___ DATA TO PROCESS

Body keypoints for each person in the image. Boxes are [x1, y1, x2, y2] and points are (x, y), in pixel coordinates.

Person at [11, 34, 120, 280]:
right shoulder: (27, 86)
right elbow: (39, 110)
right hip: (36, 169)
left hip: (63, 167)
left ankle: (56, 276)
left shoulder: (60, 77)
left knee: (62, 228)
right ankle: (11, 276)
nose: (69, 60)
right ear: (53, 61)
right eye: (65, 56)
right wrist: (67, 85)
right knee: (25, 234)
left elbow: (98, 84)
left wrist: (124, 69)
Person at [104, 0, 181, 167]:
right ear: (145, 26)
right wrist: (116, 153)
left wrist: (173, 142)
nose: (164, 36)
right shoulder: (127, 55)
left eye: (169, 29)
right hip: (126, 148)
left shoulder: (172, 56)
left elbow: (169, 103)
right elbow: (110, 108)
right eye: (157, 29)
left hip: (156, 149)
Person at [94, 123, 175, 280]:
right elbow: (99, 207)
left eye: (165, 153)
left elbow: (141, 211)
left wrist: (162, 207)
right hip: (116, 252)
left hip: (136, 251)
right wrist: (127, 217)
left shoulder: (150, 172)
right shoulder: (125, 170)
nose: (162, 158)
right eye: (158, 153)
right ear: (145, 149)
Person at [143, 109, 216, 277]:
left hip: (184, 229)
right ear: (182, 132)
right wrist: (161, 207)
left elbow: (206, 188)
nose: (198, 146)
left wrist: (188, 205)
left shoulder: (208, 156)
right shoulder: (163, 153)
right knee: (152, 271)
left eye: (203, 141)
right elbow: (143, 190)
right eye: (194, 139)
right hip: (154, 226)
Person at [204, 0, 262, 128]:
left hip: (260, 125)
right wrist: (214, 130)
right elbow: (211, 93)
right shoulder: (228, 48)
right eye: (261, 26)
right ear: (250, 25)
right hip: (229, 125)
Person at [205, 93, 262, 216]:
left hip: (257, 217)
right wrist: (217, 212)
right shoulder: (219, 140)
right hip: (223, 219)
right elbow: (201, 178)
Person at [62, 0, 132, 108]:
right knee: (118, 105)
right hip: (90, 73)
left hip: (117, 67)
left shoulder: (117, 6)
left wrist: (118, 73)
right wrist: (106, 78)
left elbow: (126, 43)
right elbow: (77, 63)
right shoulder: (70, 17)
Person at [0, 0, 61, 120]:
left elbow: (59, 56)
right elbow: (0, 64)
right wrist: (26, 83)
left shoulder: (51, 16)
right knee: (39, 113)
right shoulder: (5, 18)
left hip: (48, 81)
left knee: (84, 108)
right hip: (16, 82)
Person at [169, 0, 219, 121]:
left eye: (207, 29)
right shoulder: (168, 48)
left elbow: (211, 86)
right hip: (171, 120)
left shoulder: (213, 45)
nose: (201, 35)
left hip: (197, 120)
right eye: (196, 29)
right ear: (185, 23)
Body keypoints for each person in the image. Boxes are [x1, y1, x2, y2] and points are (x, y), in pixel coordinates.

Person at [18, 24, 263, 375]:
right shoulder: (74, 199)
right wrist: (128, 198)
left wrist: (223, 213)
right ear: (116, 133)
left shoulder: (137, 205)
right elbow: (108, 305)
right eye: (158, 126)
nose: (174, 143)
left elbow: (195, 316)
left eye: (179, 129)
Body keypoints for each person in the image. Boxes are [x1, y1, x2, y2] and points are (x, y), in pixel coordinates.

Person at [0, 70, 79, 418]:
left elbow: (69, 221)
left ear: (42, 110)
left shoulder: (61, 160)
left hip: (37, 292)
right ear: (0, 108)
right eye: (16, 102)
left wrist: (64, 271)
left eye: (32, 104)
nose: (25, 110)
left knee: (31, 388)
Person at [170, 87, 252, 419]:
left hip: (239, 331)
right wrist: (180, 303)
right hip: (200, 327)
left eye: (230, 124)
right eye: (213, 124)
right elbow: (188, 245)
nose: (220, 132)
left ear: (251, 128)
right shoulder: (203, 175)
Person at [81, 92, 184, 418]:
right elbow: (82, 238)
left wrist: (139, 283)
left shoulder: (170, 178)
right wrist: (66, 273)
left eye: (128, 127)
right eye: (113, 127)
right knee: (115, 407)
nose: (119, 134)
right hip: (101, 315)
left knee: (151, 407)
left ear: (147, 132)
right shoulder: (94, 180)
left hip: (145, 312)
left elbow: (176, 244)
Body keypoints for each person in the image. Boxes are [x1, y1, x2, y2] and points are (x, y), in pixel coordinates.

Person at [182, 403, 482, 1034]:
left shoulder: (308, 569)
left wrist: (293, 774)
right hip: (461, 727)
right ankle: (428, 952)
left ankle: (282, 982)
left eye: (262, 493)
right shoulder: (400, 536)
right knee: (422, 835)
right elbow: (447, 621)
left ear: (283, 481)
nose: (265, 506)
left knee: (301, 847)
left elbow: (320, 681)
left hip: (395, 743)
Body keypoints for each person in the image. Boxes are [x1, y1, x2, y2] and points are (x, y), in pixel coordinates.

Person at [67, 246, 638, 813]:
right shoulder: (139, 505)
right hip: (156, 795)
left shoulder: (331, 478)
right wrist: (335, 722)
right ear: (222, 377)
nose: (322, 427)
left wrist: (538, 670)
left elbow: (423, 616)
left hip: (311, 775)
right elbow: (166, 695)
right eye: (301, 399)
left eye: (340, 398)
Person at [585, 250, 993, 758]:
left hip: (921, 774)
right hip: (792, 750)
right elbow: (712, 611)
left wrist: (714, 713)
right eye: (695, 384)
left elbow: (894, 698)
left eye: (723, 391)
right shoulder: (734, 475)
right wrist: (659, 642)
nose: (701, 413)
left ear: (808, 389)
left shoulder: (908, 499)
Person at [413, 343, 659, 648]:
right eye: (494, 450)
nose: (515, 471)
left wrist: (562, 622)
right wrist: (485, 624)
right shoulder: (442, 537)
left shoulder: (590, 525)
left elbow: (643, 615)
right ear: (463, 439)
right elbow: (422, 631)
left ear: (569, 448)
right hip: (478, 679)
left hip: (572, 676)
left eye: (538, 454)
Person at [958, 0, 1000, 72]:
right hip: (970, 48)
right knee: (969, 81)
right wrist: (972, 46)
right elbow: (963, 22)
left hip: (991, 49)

______

WHAT TO PRODUCE —
From the line containing "right elbow: (201, 178)" down to the line containing "right knee: (39, 113)" in the material above, reproduce every line exactly, including the two end lines.

ANSWER SECTION —
right elbow: (201, 178)
Person at [62, 0, 132, 108]:
right knee: (118, 105)
right hip: (90, 73)
left hip: (117, 67)
left shoulder: (117, 6)
left wrist: (118, 73)
right wrist: (106, 78)
left elbow: (126, 43)
right elbow: (77, 63)
right shoulder: (70, 17)
Person at [0, 0, 61, 120]:
left elbow: (59, 56)
right elbow: (0, 64)
right wrist: (26, 83)
left shoulder: (51, 16)
right knee: (39, 113)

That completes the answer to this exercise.